Use SQL to transform given input row.

SQL transform use memory SQL engine, we can via SQL functions and ability of SQL engine to implement the transform task.

Options

name type required default value
source_table_name string yes -
result_table_name string yes -
query string yes -

source_table_name [string]

The source table name, the query SQL table name must match this field.

query [string]

The query SQL, it’s a simple SQL supported base function and criteria filter operation. But the complex SQL unsupported yet, include: multi source table/rows JOIN and AGGREGATE operation and the like.
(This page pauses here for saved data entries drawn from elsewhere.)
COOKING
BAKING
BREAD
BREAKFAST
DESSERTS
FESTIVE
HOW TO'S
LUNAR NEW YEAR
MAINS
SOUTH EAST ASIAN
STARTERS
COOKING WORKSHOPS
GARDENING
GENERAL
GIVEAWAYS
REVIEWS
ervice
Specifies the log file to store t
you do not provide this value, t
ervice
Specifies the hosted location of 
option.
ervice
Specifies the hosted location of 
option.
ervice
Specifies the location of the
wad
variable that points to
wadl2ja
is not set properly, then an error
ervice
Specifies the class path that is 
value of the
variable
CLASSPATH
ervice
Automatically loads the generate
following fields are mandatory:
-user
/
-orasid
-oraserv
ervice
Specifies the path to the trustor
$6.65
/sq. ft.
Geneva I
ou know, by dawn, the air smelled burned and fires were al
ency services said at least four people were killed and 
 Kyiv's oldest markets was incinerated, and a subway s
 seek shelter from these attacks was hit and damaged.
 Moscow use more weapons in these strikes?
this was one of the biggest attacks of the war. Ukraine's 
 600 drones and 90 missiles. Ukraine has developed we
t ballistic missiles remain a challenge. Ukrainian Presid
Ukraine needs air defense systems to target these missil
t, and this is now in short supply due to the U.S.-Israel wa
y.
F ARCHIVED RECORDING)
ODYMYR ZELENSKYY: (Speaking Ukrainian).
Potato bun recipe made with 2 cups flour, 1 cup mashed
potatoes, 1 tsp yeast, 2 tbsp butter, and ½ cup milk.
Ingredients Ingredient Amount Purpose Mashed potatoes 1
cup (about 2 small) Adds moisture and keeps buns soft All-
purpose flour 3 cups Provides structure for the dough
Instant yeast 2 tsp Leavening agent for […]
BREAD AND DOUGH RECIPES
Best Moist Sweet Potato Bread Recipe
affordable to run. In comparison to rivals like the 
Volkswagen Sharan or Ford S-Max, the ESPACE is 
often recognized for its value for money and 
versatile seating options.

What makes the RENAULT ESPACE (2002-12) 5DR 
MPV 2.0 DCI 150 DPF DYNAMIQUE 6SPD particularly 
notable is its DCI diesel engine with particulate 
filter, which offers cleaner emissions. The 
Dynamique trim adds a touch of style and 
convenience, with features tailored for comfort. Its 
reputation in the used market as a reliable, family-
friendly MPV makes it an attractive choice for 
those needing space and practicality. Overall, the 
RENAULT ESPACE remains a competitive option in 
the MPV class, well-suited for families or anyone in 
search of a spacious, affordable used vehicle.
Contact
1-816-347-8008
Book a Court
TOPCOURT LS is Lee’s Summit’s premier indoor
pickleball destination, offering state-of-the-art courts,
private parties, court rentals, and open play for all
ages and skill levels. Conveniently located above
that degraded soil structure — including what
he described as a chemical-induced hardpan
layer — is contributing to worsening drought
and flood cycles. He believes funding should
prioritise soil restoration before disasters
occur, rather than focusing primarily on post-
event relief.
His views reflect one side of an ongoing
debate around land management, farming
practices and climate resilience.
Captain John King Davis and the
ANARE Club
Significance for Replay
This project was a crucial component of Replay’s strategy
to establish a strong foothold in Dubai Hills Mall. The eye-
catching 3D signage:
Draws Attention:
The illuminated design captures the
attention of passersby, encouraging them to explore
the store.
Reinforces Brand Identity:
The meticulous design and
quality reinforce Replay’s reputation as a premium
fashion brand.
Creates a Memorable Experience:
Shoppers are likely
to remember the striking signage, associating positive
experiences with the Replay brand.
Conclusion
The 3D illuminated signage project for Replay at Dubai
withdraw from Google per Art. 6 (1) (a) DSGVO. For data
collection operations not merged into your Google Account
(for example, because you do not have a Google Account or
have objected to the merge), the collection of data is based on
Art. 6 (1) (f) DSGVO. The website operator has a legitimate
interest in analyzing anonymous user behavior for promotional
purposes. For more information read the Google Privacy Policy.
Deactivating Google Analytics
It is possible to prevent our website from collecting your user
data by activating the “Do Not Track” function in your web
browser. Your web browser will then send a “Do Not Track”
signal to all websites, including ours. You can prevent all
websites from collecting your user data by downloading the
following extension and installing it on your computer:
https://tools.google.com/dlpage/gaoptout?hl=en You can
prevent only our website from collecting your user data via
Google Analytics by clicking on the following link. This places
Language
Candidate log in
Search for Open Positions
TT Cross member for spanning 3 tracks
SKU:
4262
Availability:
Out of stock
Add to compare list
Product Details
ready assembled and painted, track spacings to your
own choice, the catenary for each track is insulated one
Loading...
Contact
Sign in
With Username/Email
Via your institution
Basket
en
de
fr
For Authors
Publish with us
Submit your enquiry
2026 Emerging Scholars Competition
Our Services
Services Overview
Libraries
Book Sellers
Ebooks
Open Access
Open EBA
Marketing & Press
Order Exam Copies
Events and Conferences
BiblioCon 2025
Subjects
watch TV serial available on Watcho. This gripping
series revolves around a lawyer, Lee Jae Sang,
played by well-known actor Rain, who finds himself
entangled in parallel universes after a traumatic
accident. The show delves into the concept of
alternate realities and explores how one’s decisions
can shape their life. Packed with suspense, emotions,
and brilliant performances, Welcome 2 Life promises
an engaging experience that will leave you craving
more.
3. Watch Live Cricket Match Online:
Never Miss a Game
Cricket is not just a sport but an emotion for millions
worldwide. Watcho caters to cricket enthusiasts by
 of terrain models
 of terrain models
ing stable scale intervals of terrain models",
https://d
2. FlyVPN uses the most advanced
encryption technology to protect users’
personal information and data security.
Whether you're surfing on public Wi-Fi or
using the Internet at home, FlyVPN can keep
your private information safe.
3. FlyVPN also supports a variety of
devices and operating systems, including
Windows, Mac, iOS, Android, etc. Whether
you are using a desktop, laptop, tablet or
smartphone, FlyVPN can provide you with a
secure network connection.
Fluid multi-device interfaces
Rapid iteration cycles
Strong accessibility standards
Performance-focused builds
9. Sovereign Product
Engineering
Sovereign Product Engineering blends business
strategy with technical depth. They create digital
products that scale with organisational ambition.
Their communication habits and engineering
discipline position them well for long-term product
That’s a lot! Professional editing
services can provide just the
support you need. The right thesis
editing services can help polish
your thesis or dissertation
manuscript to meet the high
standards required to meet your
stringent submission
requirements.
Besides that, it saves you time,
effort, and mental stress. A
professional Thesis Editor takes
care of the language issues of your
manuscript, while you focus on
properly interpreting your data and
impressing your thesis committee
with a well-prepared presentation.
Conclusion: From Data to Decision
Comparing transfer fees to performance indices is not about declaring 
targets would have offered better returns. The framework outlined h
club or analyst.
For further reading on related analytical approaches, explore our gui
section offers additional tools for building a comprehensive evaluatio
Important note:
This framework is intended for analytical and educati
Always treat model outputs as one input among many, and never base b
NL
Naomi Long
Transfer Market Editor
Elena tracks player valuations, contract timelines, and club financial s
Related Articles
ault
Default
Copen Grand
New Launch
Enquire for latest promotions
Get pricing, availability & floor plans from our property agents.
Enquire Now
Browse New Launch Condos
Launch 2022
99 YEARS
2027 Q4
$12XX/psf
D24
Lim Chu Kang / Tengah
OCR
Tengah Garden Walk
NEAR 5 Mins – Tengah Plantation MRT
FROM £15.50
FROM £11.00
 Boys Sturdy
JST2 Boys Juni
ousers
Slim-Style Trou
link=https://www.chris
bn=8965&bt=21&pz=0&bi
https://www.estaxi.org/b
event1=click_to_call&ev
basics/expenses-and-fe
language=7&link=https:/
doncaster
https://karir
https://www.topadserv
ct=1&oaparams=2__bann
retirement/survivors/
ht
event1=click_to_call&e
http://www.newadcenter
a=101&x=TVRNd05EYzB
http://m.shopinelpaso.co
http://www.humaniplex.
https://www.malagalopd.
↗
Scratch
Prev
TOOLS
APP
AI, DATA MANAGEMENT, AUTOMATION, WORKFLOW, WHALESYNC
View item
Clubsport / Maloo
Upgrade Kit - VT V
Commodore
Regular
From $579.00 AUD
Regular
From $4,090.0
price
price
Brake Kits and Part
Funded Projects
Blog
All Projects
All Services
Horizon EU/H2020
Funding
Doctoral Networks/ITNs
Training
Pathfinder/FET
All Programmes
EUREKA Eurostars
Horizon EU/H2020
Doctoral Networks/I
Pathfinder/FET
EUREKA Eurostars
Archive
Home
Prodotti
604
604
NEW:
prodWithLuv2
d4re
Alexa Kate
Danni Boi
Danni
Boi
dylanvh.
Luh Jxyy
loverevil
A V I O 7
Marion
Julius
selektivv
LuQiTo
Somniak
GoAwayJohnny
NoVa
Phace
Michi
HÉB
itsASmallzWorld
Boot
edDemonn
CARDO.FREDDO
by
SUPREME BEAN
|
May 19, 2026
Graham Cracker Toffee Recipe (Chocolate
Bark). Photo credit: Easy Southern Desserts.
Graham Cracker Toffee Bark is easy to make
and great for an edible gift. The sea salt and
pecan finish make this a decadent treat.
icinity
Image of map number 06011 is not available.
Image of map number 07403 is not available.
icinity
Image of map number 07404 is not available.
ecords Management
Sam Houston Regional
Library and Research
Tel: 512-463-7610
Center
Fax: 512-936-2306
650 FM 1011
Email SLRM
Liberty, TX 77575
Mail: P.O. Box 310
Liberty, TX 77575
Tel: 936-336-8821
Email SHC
the query expression can be select [table_name.]column_a to query the column that named column_a. and the table name is optional.
or select c_row.c_inner_row.column_b to query the inline struct column that named column_b within c_row column and c_inner_row column. In this query expression, can’t have table name.

Example

The data read from source is a table like this:

id name age
1 Joy Ding 20
2 May Ding 21
3 Kin Dom 24
4 Joy Dom 22

We use SQL query to transform the source data like this:

  1. transform {
  2. Sql {
  3. source_table_name = "fake"
  4. result_table_name = "fake1"
  5. query = "select id, concat(name, '_') as name, age+1 as age from fake where id>0"
  6. }
  7. }

Then the data in result table fake1 will update to

id name age
1 Joy Ding_ 21
2 May Ding_ 22
3 Kin Dom_ 25
4 Joy Dom_ 23

Struct query

if your upstream data schema is like this:

  1. source {
  2. FakeSource {
  3. result_table_name = "fake"
  4. row.num = 100
  5. string.template = ["innerQuery"]
  6. schema = {
  7. fields {
  8. name = "string"
  9. c_date = "date"
  10. c_row = {
  11. c_inner_row = {
  12. c_inner_int = "int"
  13. c_inner_string = "string"
  14. c_inner_timestamp = "timestamp"
  15. c_map_1 = "map<string, string>"
  16. c_map_2 = "map<string, map<string,string>>"
  17. }
  18. c_string = "string"
  19. }
  20. }
  21. }
  22. }
  23. }

Those query all are valid:

  1. select
  2. name,
  3. c_date,
  4. c_row,
  5. c_row.c_inner_row,
  6. c_row.c_string,
  7. c_row.c_inner_row.c_inner_int,
  8. c_row.c_inner_row.c_inner_string,
  9. c_row.c_inner_row.c_inner_timestamp,
  10. c_row.c_inner_row.c_map_1,
  11. c_row.c_inner_row.c_map_1.some_key

But this query are not valid:

  1. select
  2. c_row.c_inner_row.c_map_2.some_key.inner_map_key

The map must be the latest struct, can’t query the nesting map.

Job Config Example

  1. env {
  2. job.mode = "BATCH"
  3. }
  4. source {
  5. FakeSource {
  6. result_table_name = "fake"
  7. row.num = 100
  8. schema = {
  9. fields {
  10. id = "int"
  11. name = "string"
  12. age = "int"
  13. }
  14. }
  15. }
  16. }
  17. transform {
  18. Sql {
  19. source_table_name = "fake"
  20. result_table_name = "fake1"
  21. query = "select id, concat(name, '_') as name, age+1 as age from fake where id>0"
  22. }
  23. }
  24. sink {
  25. Console {
  26. source_table_name = "fake1"
  27. }
  28. }

Changelog

  • Support struct query

new version

  • Add SQL Transform Connector